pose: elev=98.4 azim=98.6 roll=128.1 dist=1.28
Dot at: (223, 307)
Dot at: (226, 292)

:::

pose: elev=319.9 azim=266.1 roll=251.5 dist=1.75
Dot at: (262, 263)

:::

### [Exercise prompt]
Convert the listing lines starting at the one that contains "pose: elev=319.9 azim=266.1" and ending at the one that contains "Dot at: (262, 263)" into a JSON list of strings, one string per line, with blank lines left out.

### [Written answer]
[
  "pose: elev=319.9 azim=266.1 roll=251.5 dist=1.75",
  "Dot at: (262, 263)"
]